Ultraschall Berlin läuft auf Hochtouren. Ultraschall-Etappe Nr. 4 verschlägt es ins Radialsystem V – der Festival-Tag ist vollgepackt mit vier Konzerten. Neue-Musik-Fans können froh sein, bis kurz vor Mitternacht gibt es Festivalprogramm satt an diesem januarsonnigen Berliner Wintertag.

Ultraschall Nemtsov
Vier Notenständer, Minguet Quartett, Sarah Nemtsov

Den Start macht um 14 Uhr das Minguet Quartett mit Sarah Nemtsov. Kompositionen der Berliner Komponistin bilden einen Schwerpunkt des diesjährigen Festivaljahrgangs. Nach dropped.drowned am Mittwoch folgen heute drei weitere Nemtsov-Werke. Zwei davon spielen die Minguet-Leute im großen Saal: IRA (von 2013) und weggeschliffen (von 2018). In IRA kommt die Paetzoldbassflöte oder Subgroßbassblockflöte zum Einsatz, das vermutlich hässlichste Musikinstrument. Aber Nemtsov spendiert diesem viereckigen Holzblasungeheuer einen spannenden, extrem kurzweiligen Ausflug in die Gefilde heftiger Flötengestik mit allem Virtuosenschnickschnack inklusive Überblasen, perkussiver Einsätze und Geräuscherkundung. Und wie oft bei Nemtsov bedingen sich Schärfe des Details und schlüssige Dramaturgie gegenseitig. Flötist Jeremias Schwarzer verlangt sich und dem Instrument alles ab.

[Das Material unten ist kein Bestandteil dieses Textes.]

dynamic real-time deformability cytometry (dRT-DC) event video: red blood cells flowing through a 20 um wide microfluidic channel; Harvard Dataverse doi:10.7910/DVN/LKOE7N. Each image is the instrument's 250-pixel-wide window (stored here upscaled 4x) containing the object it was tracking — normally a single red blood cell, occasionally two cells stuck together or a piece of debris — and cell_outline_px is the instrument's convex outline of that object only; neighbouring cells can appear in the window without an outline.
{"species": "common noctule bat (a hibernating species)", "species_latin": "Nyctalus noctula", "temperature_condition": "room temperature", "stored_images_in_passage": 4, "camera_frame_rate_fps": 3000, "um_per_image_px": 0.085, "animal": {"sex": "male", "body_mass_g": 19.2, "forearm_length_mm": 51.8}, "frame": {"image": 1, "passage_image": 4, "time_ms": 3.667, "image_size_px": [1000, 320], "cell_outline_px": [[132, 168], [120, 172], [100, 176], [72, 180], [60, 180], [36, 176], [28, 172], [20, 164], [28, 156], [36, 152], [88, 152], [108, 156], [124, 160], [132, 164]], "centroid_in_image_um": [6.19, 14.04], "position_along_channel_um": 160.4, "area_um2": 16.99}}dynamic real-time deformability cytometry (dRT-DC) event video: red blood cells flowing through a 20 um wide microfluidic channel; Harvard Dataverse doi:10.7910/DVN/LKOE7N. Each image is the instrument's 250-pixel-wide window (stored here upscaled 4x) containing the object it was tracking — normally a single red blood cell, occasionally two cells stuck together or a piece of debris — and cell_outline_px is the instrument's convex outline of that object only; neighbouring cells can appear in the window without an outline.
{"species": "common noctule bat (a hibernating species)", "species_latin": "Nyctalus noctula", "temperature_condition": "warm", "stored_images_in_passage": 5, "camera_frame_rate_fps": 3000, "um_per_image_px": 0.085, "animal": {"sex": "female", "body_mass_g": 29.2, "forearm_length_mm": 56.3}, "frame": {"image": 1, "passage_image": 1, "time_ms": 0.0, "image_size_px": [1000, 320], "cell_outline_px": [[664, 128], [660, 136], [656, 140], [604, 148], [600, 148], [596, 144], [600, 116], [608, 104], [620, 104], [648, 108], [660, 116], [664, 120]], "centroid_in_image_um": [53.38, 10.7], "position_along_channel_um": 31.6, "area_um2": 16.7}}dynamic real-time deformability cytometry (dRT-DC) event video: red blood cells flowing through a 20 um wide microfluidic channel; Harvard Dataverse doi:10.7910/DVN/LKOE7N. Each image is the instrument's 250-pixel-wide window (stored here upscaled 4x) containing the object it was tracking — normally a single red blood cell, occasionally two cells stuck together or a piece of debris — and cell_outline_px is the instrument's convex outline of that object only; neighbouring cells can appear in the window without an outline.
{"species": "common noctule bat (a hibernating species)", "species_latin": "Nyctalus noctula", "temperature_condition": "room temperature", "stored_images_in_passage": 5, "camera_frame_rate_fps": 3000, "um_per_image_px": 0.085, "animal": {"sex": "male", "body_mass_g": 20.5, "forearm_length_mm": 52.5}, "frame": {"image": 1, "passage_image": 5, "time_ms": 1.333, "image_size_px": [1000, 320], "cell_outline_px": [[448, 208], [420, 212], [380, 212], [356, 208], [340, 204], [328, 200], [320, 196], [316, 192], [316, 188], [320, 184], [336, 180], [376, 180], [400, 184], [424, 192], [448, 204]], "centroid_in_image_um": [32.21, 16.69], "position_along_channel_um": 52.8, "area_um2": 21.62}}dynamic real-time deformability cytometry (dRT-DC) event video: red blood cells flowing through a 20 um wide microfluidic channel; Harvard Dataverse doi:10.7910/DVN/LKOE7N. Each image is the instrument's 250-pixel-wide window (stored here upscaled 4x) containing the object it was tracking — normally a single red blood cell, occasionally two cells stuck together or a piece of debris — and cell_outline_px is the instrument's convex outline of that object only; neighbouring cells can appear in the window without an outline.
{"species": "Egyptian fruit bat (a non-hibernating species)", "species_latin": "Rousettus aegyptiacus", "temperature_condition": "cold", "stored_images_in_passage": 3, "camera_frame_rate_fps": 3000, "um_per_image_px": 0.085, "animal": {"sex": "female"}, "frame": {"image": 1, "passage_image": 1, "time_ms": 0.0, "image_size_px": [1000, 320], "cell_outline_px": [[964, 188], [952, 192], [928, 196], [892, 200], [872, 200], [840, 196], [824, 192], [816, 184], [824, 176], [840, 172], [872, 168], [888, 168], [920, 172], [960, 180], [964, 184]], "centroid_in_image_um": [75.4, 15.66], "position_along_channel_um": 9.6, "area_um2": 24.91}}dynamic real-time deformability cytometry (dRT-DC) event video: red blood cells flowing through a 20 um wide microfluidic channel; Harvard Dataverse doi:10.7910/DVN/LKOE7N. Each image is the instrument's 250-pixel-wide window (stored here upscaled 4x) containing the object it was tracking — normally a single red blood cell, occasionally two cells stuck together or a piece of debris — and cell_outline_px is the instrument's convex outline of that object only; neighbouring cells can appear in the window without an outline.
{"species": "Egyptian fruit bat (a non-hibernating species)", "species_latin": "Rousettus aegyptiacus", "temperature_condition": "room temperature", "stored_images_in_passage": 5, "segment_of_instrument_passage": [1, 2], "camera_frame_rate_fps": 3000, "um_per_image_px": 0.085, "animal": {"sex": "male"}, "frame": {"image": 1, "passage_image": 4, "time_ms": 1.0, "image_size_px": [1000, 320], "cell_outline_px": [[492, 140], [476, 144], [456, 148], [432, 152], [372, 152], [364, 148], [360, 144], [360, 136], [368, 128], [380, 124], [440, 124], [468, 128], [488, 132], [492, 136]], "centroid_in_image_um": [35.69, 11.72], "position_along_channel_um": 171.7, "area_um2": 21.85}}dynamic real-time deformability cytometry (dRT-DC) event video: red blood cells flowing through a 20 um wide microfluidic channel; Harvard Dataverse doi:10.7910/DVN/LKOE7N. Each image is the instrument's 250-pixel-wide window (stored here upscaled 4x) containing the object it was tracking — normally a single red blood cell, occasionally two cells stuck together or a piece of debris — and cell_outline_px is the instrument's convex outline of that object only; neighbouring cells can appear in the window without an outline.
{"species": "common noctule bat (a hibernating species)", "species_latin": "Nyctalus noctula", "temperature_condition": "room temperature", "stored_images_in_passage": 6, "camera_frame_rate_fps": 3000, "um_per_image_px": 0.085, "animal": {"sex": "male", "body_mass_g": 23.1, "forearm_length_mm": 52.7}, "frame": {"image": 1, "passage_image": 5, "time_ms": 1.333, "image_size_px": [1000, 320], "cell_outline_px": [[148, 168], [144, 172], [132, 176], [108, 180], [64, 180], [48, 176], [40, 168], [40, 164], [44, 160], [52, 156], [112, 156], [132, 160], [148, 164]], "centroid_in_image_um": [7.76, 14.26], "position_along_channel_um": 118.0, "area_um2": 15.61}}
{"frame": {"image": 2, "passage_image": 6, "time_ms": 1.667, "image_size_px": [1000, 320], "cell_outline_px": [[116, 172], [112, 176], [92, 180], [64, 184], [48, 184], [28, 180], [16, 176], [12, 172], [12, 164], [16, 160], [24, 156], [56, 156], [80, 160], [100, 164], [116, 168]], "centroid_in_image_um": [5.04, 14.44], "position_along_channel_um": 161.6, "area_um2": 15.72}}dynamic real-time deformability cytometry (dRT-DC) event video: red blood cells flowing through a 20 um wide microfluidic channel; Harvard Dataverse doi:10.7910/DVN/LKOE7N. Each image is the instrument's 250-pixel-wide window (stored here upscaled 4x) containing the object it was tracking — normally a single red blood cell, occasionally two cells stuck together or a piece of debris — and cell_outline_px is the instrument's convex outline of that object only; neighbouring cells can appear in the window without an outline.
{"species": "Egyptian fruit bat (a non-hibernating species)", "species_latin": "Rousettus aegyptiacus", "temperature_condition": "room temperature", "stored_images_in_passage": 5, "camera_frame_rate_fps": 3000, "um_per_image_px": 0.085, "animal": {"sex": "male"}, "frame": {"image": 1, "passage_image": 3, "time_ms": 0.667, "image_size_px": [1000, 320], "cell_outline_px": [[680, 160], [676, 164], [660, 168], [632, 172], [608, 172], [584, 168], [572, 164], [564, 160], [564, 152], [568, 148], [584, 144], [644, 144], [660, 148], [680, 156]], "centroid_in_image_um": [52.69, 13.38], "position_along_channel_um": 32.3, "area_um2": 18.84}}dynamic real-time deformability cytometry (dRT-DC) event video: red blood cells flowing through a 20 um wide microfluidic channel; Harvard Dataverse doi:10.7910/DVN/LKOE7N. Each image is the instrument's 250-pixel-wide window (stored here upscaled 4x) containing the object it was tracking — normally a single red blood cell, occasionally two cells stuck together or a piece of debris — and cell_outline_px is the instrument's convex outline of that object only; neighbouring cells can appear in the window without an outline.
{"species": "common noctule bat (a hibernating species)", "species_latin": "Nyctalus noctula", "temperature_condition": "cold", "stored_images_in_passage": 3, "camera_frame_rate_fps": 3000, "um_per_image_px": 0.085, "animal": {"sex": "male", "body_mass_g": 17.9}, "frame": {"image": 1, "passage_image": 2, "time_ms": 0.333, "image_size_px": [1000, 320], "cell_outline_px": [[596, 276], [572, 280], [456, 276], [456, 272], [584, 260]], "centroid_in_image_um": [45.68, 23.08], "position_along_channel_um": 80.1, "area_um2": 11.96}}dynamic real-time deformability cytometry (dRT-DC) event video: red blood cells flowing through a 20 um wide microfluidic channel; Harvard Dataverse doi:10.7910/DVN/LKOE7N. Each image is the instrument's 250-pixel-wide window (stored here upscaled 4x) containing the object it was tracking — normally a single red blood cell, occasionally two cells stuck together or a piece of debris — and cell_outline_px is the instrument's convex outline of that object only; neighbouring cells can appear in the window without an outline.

Harzige Plastizität: zwei Mal Nemtsov

Zu Nemtsovs bekanntesten Werken dürfte das direkt folgende weggeschliffen gehören. Dass das Stück Tempo hat, heißt nicht, dass es schnell ist. Aber es bewegt sich unaufhörlich, hat Atem, holt aus. Dazu tritt eine erregend fluoreszierende Haptik, die sich bis zu einer harzig-zähen Plastizität steigert (die man auch bei Clara Iannotta am Donnerstag hören konnte). Das gibt weggeschliffen die eigentümliche Spannung aus Präzision und Introspektion. Die elektronische Verstärkung ist nicht Selbstwert, sie verdichtet und weitet den Klang: Pizzicati sind von dunklem Hall. Das positive Bild, das Nemtsovs Kompositionen festivalübergreifend abgeben, verfestigt sich weiter.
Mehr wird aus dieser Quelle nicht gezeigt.